I'm aware of it, but the simple truth is that contradicts Olive's scoring formula.
Does it, though?
@Floyd Toole is often quoted as saying "if the direct sound is wrong, nothing else matters". You look at the Olive formula, see that it seems to prioritize PIR over ON, and you conclude that Olive contradicts Toole. I don't think that reasoning holds, for several reasons.
First, it's difficult for a statistical model based on PCA to encode something like "if variable X is bad, variable Y doesn't matter". Indeed that would imply a non-linear relationship between variables, something PCA can't deal with. So the modelling process couldn't come up with something like that even if it tried. Add that to the (already quite large) bucket of "possible reasons why the Olive model doesn't achieve a correlation closer to 1".
Second, the assessment that PIR is given a higher weight in the model compared to ON is based on the fact that the combined weights of NBD_PIR and SM_PIR are higher than NBD_ON. The problem is that the weird behaviour of SM throws a wrench into that reasoning. As has been discussed multiple times in the past, SM tends to be anti correlated with NBD because, if the slope increases, then SM improves, but NBD worsens, and vice-versa. This leads to the conclusion that a speaker cannot simultaneously achieve a perfect SM_PIR and NBD_PIR at the same time (unless you're gaming the model and doing something absurd like a perfectly flat PIR with an infinitesimal slope - which, by the way, is another reason why using the model as a target could give "surprising" results). Because NBD_PIR+SM_PIR can't be maxed out, a statement like "NBD_PIR+SM_PIR has higher weight in the model than NBD_ON" is questionable at best.

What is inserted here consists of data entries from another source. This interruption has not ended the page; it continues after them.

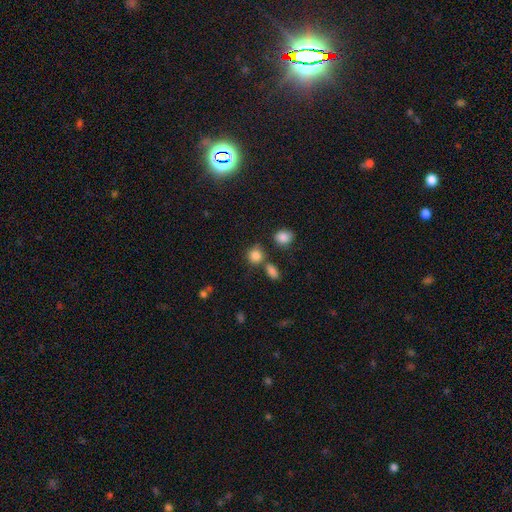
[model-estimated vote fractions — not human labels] Smooth or featured?
  - smooth: 83% *
  - star or artifact: 11%
  - featured or disk: 5%
How rounded?
  - round: 81% *
  - in between: 17%
  - cigar-shaped: 1%
Merging?
  - none: 65% *
  - merger: 17%
  - minor disturbance: 13%
  - major disturbance: 5%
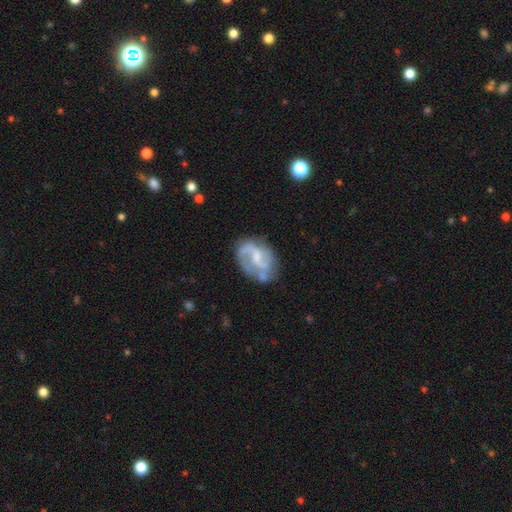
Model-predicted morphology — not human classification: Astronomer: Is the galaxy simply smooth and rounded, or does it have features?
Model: featured or disk — 79%.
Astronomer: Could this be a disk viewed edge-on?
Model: no — 98%.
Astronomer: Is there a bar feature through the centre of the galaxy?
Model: weak — 54% (runner-up: no, 32%).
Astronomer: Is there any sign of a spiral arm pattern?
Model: yes — 90%.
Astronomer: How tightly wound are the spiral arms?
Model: medium — 44% (runner-up: loose, 41%).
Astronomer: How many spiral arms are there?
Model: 2 — 79%.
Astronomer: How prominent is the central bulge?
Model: small — 43% (runner-up: moderate, 31%).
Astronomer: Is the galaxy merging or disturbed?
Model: none — 60%.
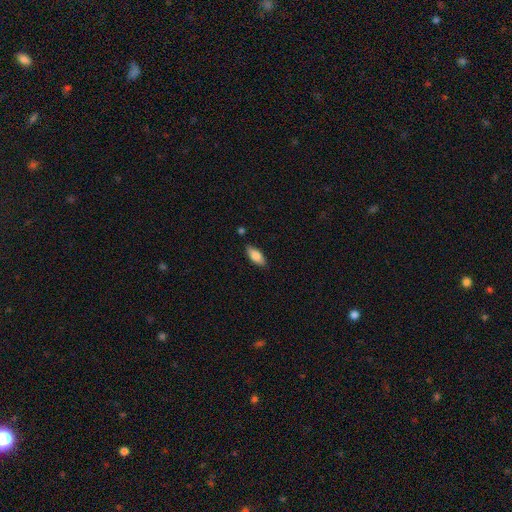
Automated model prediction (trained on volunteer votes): Q: Smooth or featured?
A: smooth (79%); runner-up: featured or disk (14%)
Q: How rounded?
A: in between (80%); runner-up: cigar-shaped (18%)
Q: Merging?
A: none (84%); runner-up: minor disturbance (12%)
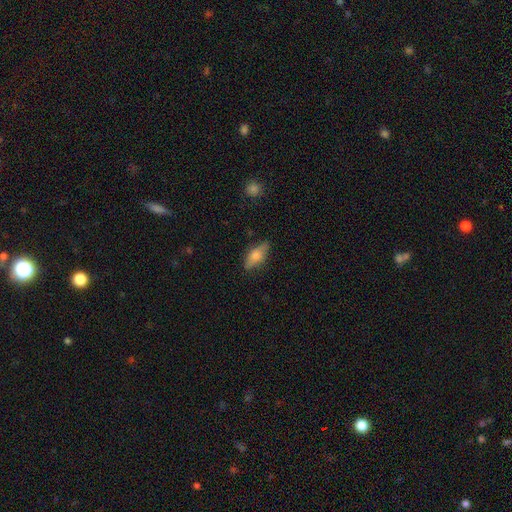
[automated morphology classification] Smooth or featured?
  - smooth: 63% *
  - featured or disk: 29%
  - star or artifact: 8%
How rounded?
  - in between: 74% *
  - cigar-shaped: 22%
  - round: 4%
Merging?
  - none: 77% *
  - minor disturbance: 17%
  - major disturbance: 4%
  - merger: 2%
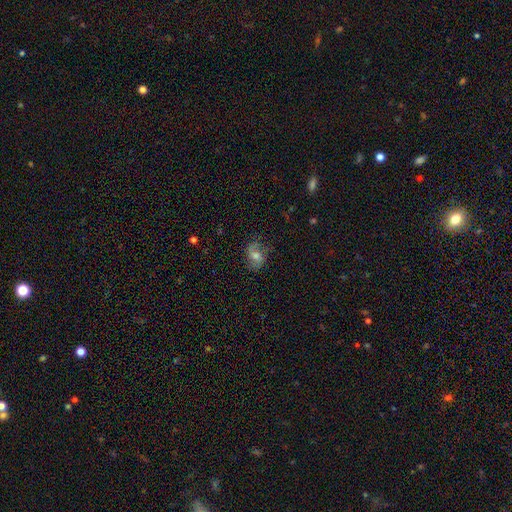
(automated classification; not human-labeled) Smooth or featured: featured or disk — 49% (smooth — 39%)
Merging: none — 68% (minor disturbance — 21%)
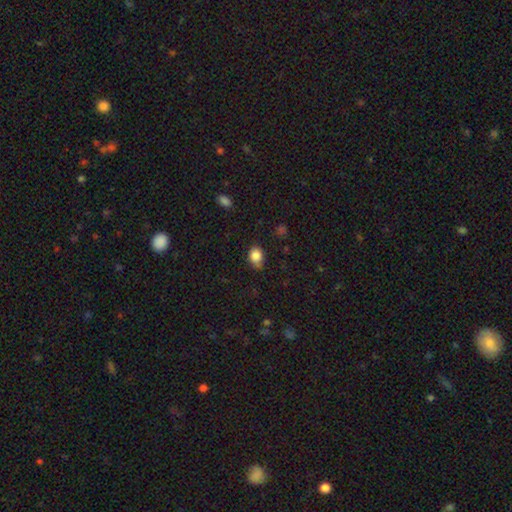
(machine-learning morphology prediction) Smooth or featured?
  - smooth: 85% *
  - star or artifact: 9%
  - featured or disk: 6%
How rounded?
  - in between: 57% *
  - round: 41%
  - cigar-shaped: 1%
Merging?
  - none: 60% *
  - minor disturbance: 32%
  - major disturbance: 6%
  - merger: 2%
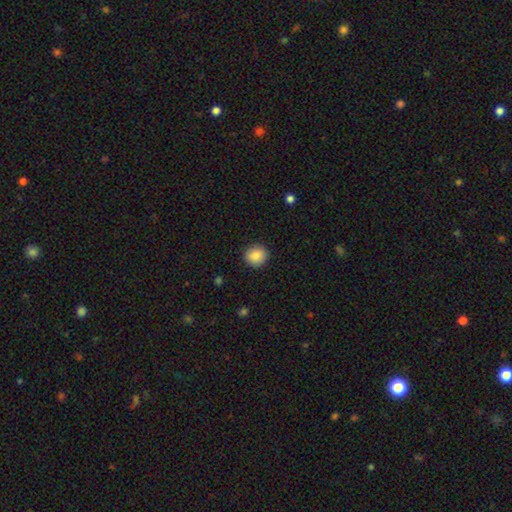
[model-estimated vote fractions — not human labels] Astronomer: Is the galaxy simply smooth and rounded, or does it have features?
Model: smooth — 87%.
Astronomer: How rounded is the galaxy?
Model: round — 88%.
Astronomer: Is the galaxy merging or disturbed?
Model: none — 90%.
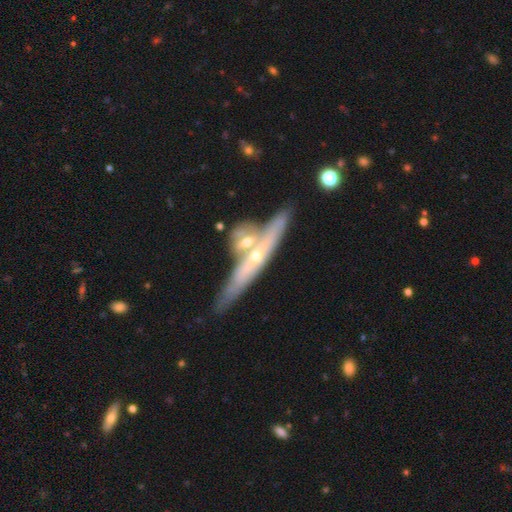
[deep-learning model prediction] Smooth or featured: featured or disk — 66% (smooth — 28%)
Edge-on disk: yes — 75% (no — 25%)
Merging: none — 45% (merger — 38%)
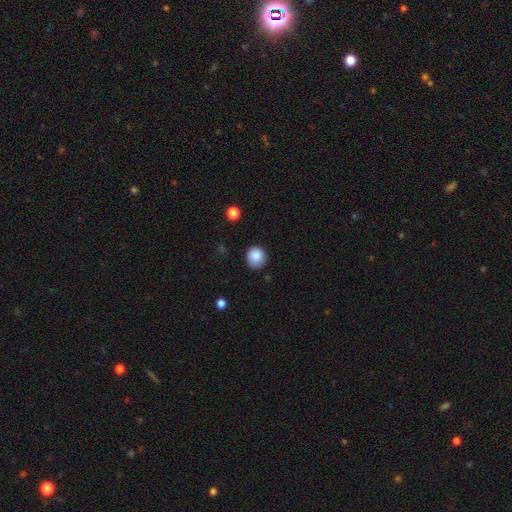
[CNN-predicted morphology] Overall: smooth (87%). How rounded: round (89%). Merging: none (84%).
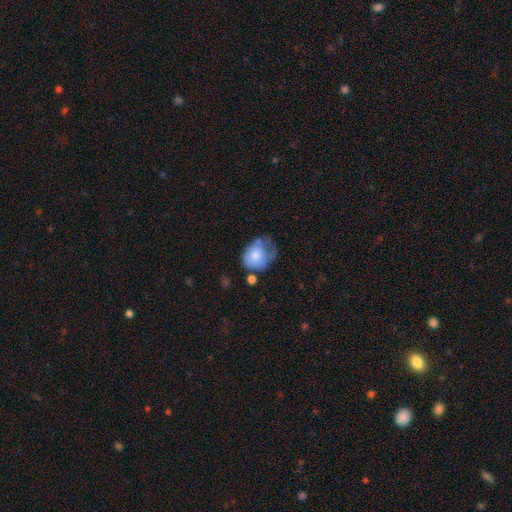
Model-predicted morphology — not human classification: This appears to be a smooth galaxy with no disk features (69%) that is in between round and cigar-shaped (51%). Merging: minor disturbance (34%).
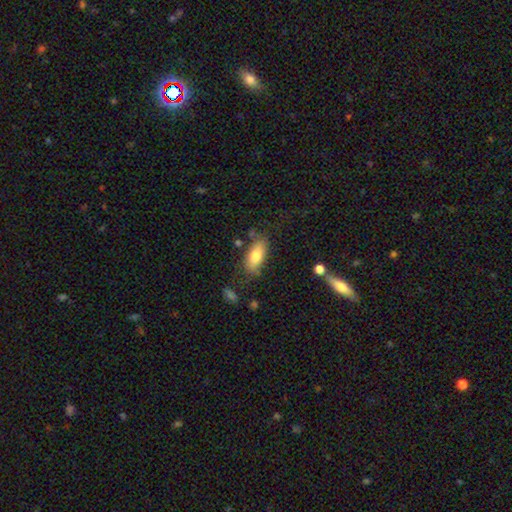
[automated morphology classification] A smooth galaxy with no disk features (77%) that is in between round and cigar-shaped (80%). Merging: none (74%).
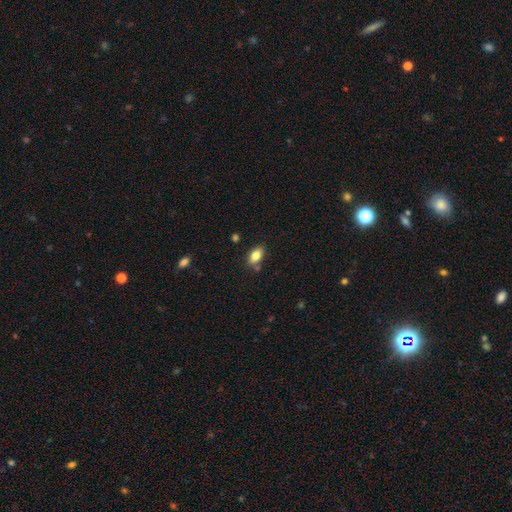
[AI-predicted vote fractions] This is likely a smooth galaxy (80%). How rounded: clearly in between (89%). Merging: likely none (76%).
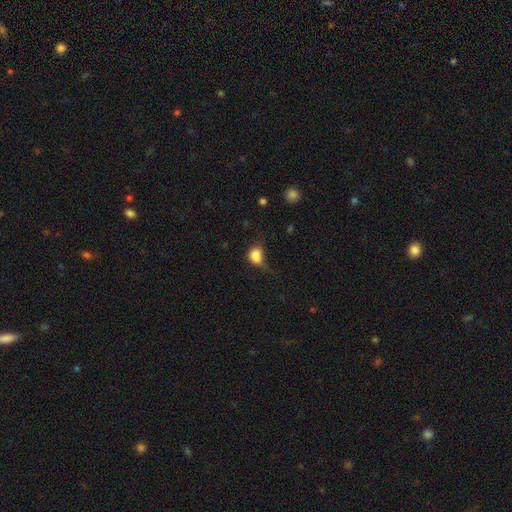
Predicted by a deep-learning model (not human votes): A smooth galaxy with no disk features (81%) that is in between round and cigar-shaped (51%).

Vote fractions:
- Smooth or featured? smooth: 81% / star or artifact: 10% / featured or disk: 9%
- How rounded? in between: 51% / round: 47% / cigar-shaped: 1%
- Merging? minor disturbance: 33% / none: 30% / major disturbance: 25% / merger: 12%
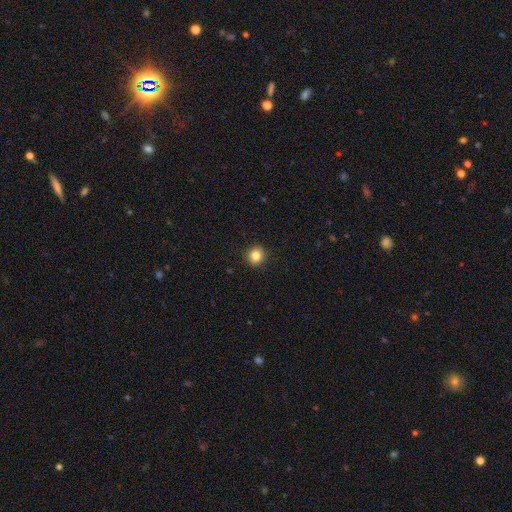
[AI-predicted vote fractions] A smooth galaxy with no disk features (84%) that is round (91%).

Vote fractions:
- Smooth or featured? smooth: 84% / star or artifact: 11% / featured or disk: 5%
- How rounded? round: 91% / in between: 8% / cigar-shaped: 1%
- Merging? none: 92% / minor disturbance: 5% / major disturbance: 2% / merger: 1%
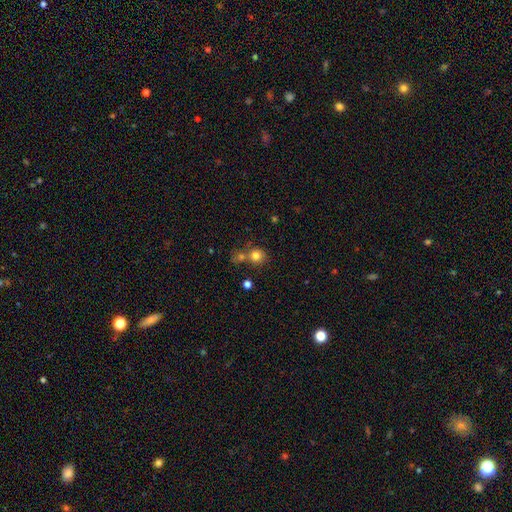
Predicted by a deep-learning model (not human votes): A smooth galaxy with no disk features (79%) that is round (85%). Merging: none (54%).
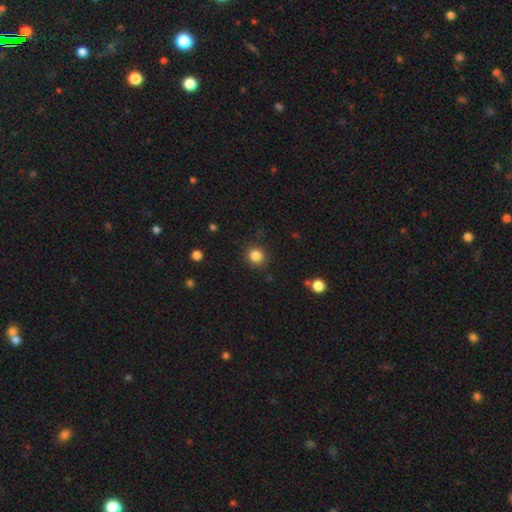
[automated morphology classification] Smooth or featured?
  - smooth: 85% *
  - star or artifact: 11%
  - featured or disk: 4%
How rounded?
  - round: 86% *
  - in between: 13%
  - cigar-shaped: 1%
Merging?
  - none: 85% *
  - minor disturbance: 10%
  - major disturbance: 3%
  - merger: 2%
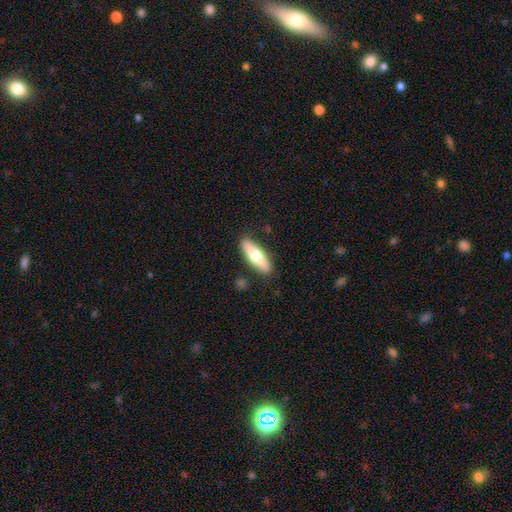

Third, another problem is that, in a typical non-EQ'd speaker, deviations in PIR and ON are somewhat correlated with each other. And not just because PIR includes ON in its spatial average (I agree that's negligible), but also because many defects in speaker frequency response will create similar deviations in both PIR and ON (resonances are the textbook example). And remember: we are dealing with a statistical model that only cares about correlation, not causation. This means that when model gives weight to PIR, it also gives weight to ON at the same time, because PIR is not independent from ON. This once again makes the statement "model gives more weight to PIR than ON, therefore PIR is more important than ON" highly suspect. Because PIR is influenced by ON, it could very well be the case than the total influence of ON in the model is higher than PIR when the model is applied on a typical speaker. By the way, this assumption that deviations in ON are correlated to deviations in PIR tends to break down when EQ is applied, because EQ can easily remove such "omnidirectional" deviations. This likely means the behaviour of an EQ'd speaker is not "typical" behaviour as far as the model is concerned, which brings me to my next point…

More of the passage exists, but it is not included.